### Provided material
····················
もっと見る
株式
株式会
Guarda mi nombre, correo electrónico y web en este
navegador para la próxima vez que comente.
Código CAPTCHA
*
····················
### Problem to solve
Copy out the records above exactly.

### Written response
もっと見る
株式
株式会
Guarda mi nombre, correo electrónico y web en este
navegador para la próxima vez que comente.
Código CAPTCHA
*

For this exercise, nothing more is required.